The premise is already a tad shaky, but we move forward: Kat has further issues - her ex-fiance is the best man in the wedding, and her sister (Amy Adams) and her mother (Holland Taylor) aren't exactly the easiest people for her to get along with. And, we skip to the obvious - it isn't long before Kat and Nick go from being uneasy around each other to starting to have feelings for him.

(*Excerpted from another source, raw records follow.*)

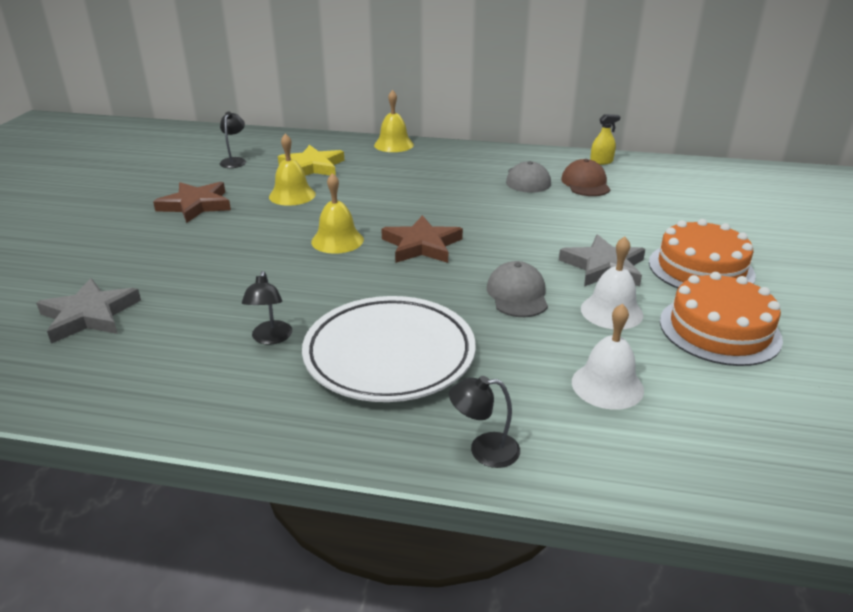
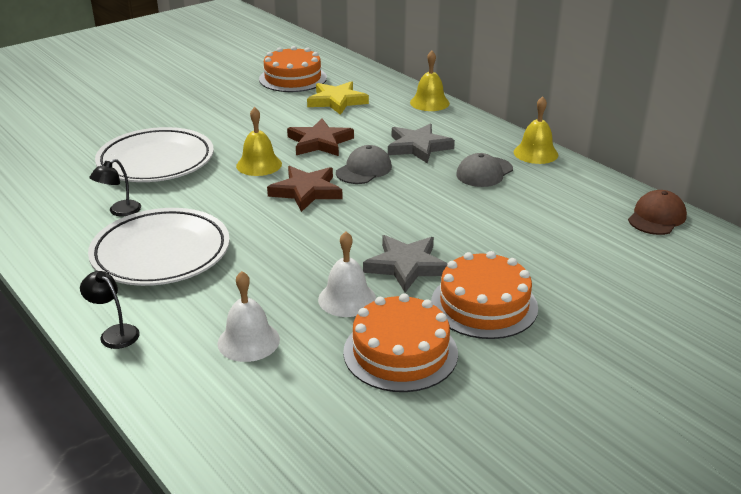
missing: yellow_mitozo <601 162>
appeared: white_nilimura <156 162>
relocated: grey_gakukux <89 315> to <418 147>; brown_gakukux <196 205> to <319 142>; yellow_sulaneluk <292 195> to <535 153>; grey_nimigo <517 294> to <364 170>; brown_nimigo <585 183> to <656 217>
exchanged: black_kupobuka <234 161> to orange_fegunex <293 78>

"Wedding Date" moves along swiftly enough, but not speedily enough to be able to ignore some of its problems. Firstly, Messing seems oddly subdued throughout much of the picture, which does not fit her well. Although I've seen her carry moments of drama before, she doesn't seem up to it here. She's matched by Mulroney, who offers a performance that seems disinterested. The two don't have much chemistry with each other, making their sudden attraction to each other seem rather random. The odd thing is that, when conflict is actually introduced into the relationship, I was more interested, as Messing and Mulroney are more interesting and lively here when they're not getting along. Unfortunately, about 5 minutes of screen time later, they're back to falling for each other.
The movie is further hurt by neither really deciding whether it wants to concentrate on being a comedy or a drama, and never really goes full-steam towards either one - there's some minor laughs scattered about and a couple of moments of drama that are not as effective as they should be, but the movie is never as funny or successfully dramatic as it wants to be. The movie throws a bunch of supporting characters into the mix (as well as some pretty unrealistic plot twists/points at times), but their characters end up seeming like filler.
"The Wedding Date" isn't a total loss, but it could have been much snappier. The picture has its moments and might serve as an okay date night rental if other choices are unavailable.
VIDEO: "The Wedding Date" is presented by Universal in 1.85:1 anamorphic widescreen. The presentation quality is not among the studio's finest recent efforts, as the image remains a touch soft throughout the proceedings. The overall impression goes down a little further, thanks to some noticable edge enhancement, light shimmering and a couple of traces of pixelation. Colors seemed alright for many scenes, although sometimes they could seem a bit smeary. Overall, this is just a very average presentation.
SOUND: "The Wedding Date" is presented in Dolby Digital 5.1. This is purely a "comedy" mix, with the majority of the audio coming from the front speakers, with the surrounds offering only slight environmental sounds and a couple of other touches.
EXTRAS: Actress Debra Messing offers an audio commentary, where she also seems similarly low-key, going fairly large chunks of time without saying much. She does provide some amusing tidbits here, chatting about some of the stories behind shooting certain scenes in the picture. This is an okay track - just uneven - and maybe it would have been improved had Messing been paired up with someone else.
Also offered here are a short interview with Messing and a nearly 10-minute reel of deleted scenes.
Final Thoughts: I was rather disappointed in "The Wedding Date", which didn't showcase Messing's talents very well, and mainly operated on cliches. There's some nice moments throughout, but they were a bit too few-and-far-between for me. The DVD edition provides okay image and sound quality, along with a few supplements.